# [EXERCISE AIM]
Write out every line of the records below verbatim, omitting the picture markers.

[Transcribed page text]
BEGIN

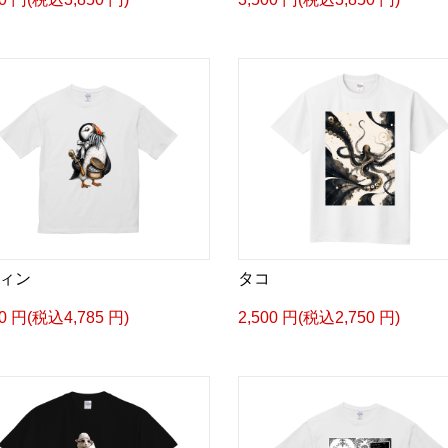
ィン
タコ
50 円(税込4,785 円)
2,500 円(税込2,750 円)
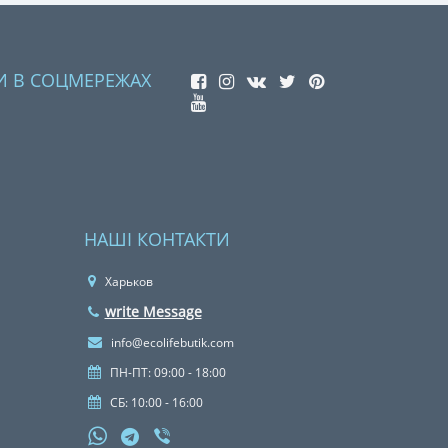
И В СОЦМЕРЕЖАХ
НАШІ КОНТАКТИ
Харьков
write Message
info@ecolifebutik.com
ПН-ПТ: 09:00 - 18:00
СБ: 10:00 - 16:00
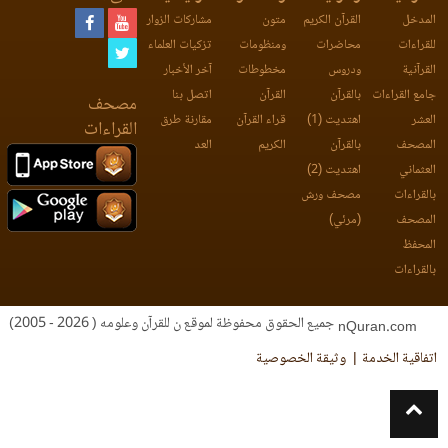
المدخل
القرآن الكريم
متون
مشاركات الزوار
للقراءات
محاضرات
ومنظومات
تزكيات العلماء
القرآنية
ودروس
مخطوطات
آخر الأخبار
جامع القراءات
بالقرآن
القرآن
اتصل بنا
مصحف
العشر
اهتديت (1)
قراء القرآن
مقارنة طرق
القراءات
المصحف
بالقرآن
الكريم
العد
العثماني
اهتديت (2)
بالقراءات
مصحف ورش
المصحف
(مرئي)
المحفظ
بالقراءات
جميع الحقوق محفوظة لموقع ن للقرآن وعلومه ( 2026 - 2005)
nQuran.com
اتفاقية الخدمة
وثيقة الخصوصية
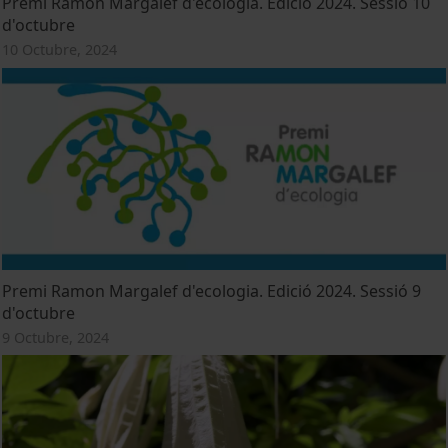
Premi Ramon Margalef d'ecologia. Edició 2024. Sessió 10
d'octubre
10 Octubre, 2024
Premi Ramon Margalef d'ecologia. Edició 2024. Sessió 9
d'octubre
9 Octubre, 2024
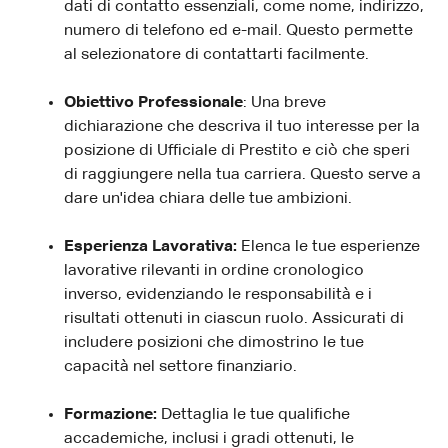
dati di contatto essenziali, come nome, indirizzo,
numero di telefono ed e-mail. Questo permette
al selezionatore di contattarti facilmente.
Obiettivo Professionale
: Una breve
dichiarazione che descriva il tuo interesse per la
posizione di Ufficiale di Prestito e ciò che speri
di raggiungere nella tua carriera. Questo serve a
dare un'idea chiara delle tue ambizioni.
Esperienza Lavorativa:
Elenca le tue esperienze
lavorative rilevanti in ordine cronologico
inverso, evidenziando le responsabilità e i
risultati ottenuti in ciascun ruolo. Assicurati di
includere posizioni che dimostrino le tue
capacità nel settore finanziario.
Formazione:
Dettaglia le tue qualifiche
accademiche, inclusi i gradi ottenuti, le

END

# [RESPONSE AREA]
ィン
タコ
50 円(税込4,785 円)
2,500 円(税込2,750 円)
И В СОЦМЕРЕЖАХ
НАШІ КОНТАКТИ
Харьков
write Message
info@ecolifebutik.com
ПН-ПТ: 09:00 - 18:00
СБ: 10:00 - 16:00
المدخل
القرآن الكريم
متون
مشاركات الزوار
للقراءات
محاضرات
ومنظومات
تزكيات العلماء
القرآنية
ودروس
مخطوطات
آخر الأخبار
جامع القراءات
بالقرآن
القرآن
اتصل بنا
مصحف
العشر
اهتديت (1)
قراء القرآن
مقارنة طرق
القراءات
المصحف
بالقرآن
الكريم
العد
العثماني
اهتديت (2)
بالقراءات
مصحف ورش
المصحف
(مرئي)
المحفظ
بالقراءات
جميع الحقوق محفوظة لموقع ن للقرآن وعلومه ( 2026 - 2005)
nQuran.com
اتفاقية الخدمة
وثيقة الخصوصية
Premi Ramon Margalef d'ecologia. Edició 2024. Sessió 10
d'octubre
10 Octubre, 2024
Premi Ramon Margalef d'ecologia. Edició 2024. Sessió 9
d'octubre
9 Octubre, 2024
dati di contatto essenziali, come nome, indirizzo,
numero di telefono ed e-mail. Questo permette
al selezionatore di contattarti facilmente.
Obiettivo Professionale
: Una breve
dichiarazione che descriva il tuo interesse per la
posizione di Ufficiale di Prestito e ciò che speri
di raggiungere nella tua carriera. Questo serve a
dare un'idea chiara delle tue ambizioni.
Esperienza Lavorativa:
Elenca le tue esperienze
lavorative rilevanti in ordine cronologico
inverso, evidenziando le responsabilità e i
risultati ottenuti in ciascun ruolo. Assicurati di
includere posizioni che dimostrino le tue
capacità nel settore finanziario.
Formazione:
Dettaglia le tue qualifiche
accademiche, inclusi i gradi ottenuti, le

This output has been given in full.